### WHAT THE TASK ASKS
An exact, complete copy of the entries below is required, minus any pictures.

####################

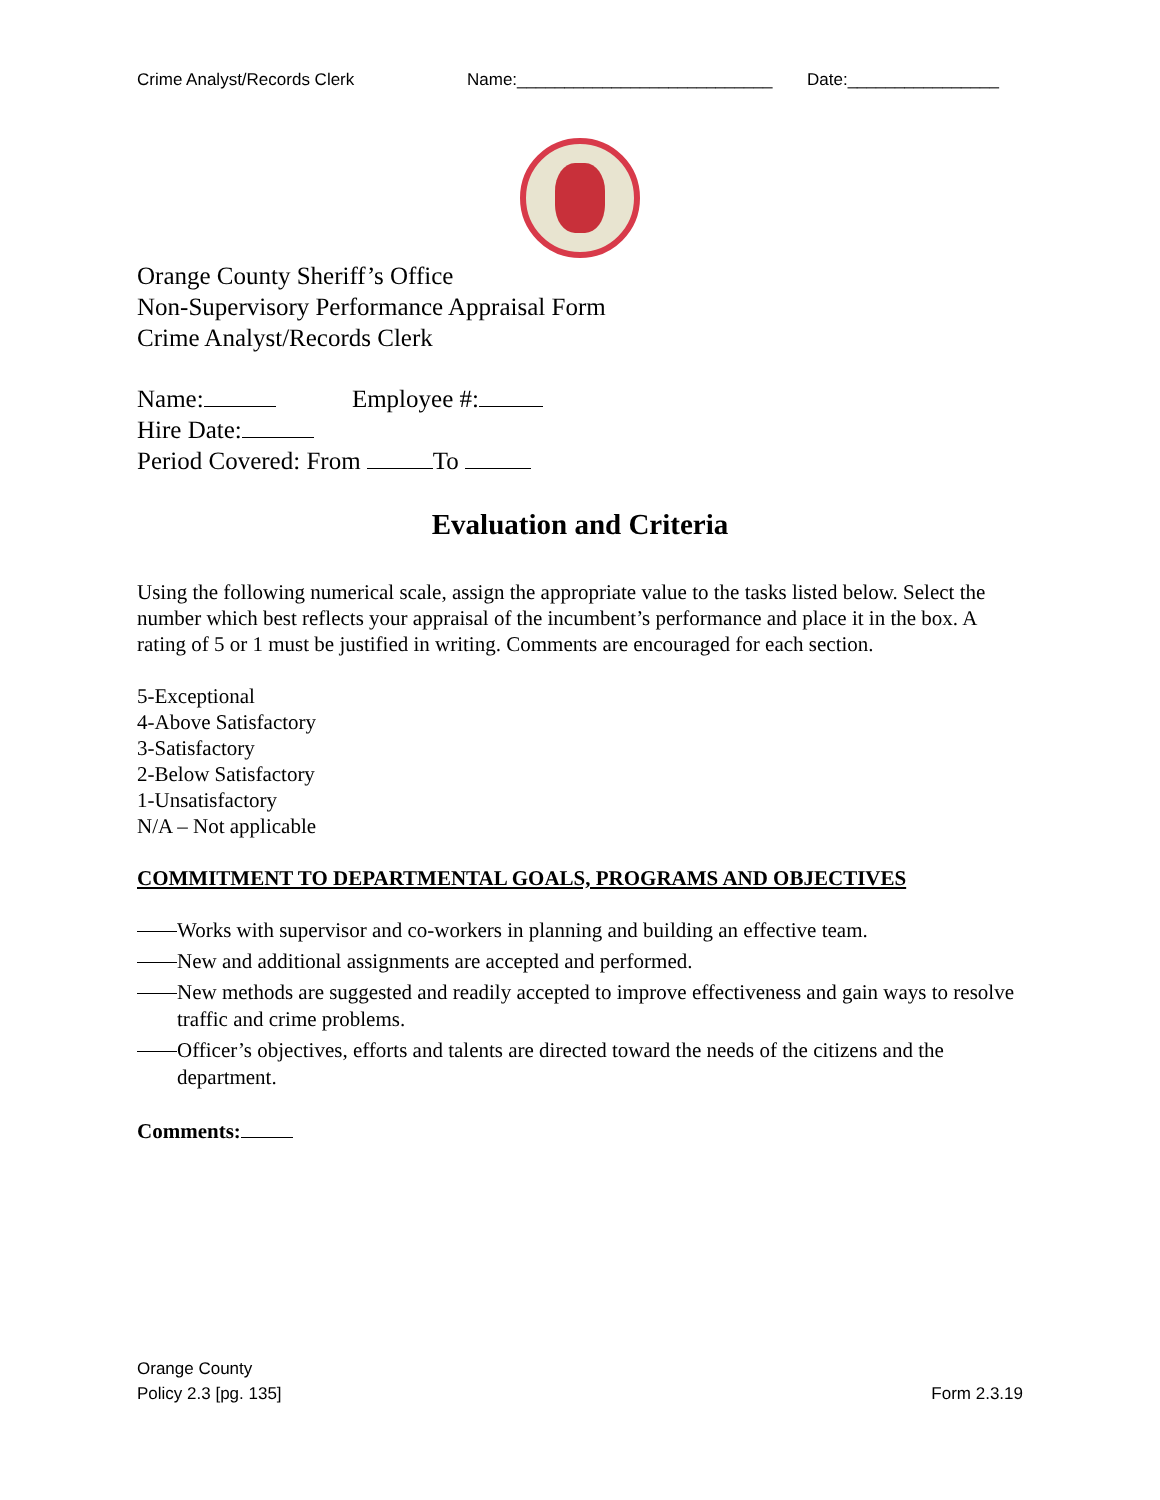Crime Analyst/Records Clerk Name:___________________________ Date:________________
Orange County Sheriff’s Office
Non-Supervisory Performance Appraisal Form
Crime Analyst/Records Clerk
Name: Employee #:
Hire Date:
Period Covered: From To
Evaluation and Criteria
Using the following numerical scale, assign the appropriate value to the tasks listed below. Select the number which best reflects your appraisal of the incumbent’s performance and place it in the box. A rating of 5 or 1 must be justified in writing. Comments are encouraged for each section.
5-Exceptional
4-Above Satisfactory
3-Satisfactory
2-Below Satisfactory
1-Unsatisfactory
N/A – Not applicable
COMMITMENT TO DEPARTMENTAL GOALS, PROGRAMS AND OBJECTIVES
Works with supervisor and co-workers in planning and building an effective team.
New and additional assignments are accepted and performed.
New methods are suggested and readily accepted to improve effectiveness and gain ways to resolve traffic and crime problems.
Officer’s objectives, efforts and talents are directed toward the needs of the citizens and the department.
Comments:
Orange County
Policy 2.3 [pg. 135] Form 2.3.19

####################

### EXERCISE SOLUTION
Crime Analyst/Records Clerk Name:___________________________ Date:________________
Orange County Sheriff’s Office
Non-Supervisory Performance Appraisal Form
Crime Analyst/Records Clerk
Name: Employee #:
Hire Date:
Period Covered: From To
Evaluation and Criteria
Using the following numerical scale, assign the appropriate value to the tasks listed below. Select the number which best reflects your appraisal of the incumbent’s performance and place it in the box. A rating of 5 or 1 must be justified in writing. Comments are encouraged for each section.
5-Exceptional
4-Above Satisfactory
3-Satisfactory
2-Below Satisfactory
1-Unsatisfactory
N/A – Not applicable
COMMITMENT TO DEPARTMENTAL GOALS, PROGRAMS AND OBJECTIVES
Works with supervisor and co-workers in planning and building an effective team.
New and additional assignments are accepted and performed.
New methods are suggested and readily accepted to improve effectiveness and gain ways to resolve traffic and crime problems.
Officer’s objectives, efforts and talents are directed toward the needs of the citizens and the department.
Comments:
Orange County
Policy 2.3 [pg. 135] Form 2.3.19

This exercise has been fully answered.